La rumeur veut que Sardou, avec En chantant, répondait au jeune Renaud qui s’était payé sa tête en parodiant d’une autre chanson : Les Ricains. Excellente reprise de ce dernier titre (ici à la sauce cajun avec banjo), puisé dans l’époque plus engagée où Sardou avait eu l’outrecuidance, ou le courage, de rappeler aux Français qui manifestaient, à juste titre, contre la guerre du Vietnam, que sans les Amerloques, ils seraient tous en Germanie « à saluer vous savez qui… ». Une chute percutante qui, de mémoire, ne figure pas exactement ainsi dans les versions enregistrées.

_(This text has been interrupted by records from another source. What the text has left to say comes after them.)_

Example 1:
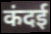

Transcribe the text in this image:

कंदई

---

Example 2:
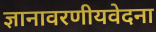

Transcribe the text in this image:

ज्ञानावरणीयवेदना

Si les réorchestrations sont généralement réussies, certaines pièces passent moins l’épreuve du temps, comme cette version parlée de Je vole ou d’Une fille aux yeux clairs, un éloge d’une mère par son fils qui déstabilisa ma jeune accompagnatrice, lui faisant déclarer : « Mais c’est carrément de l’inceste ça, je suis dégoutée. » Bonjour l’ambiance… Heureusement, Sardou retrouve grâce à ses yeux avec sa pièce suivante, Le Privilège, empathique à l’égard d’un jeune qui dévoile son homosexualité.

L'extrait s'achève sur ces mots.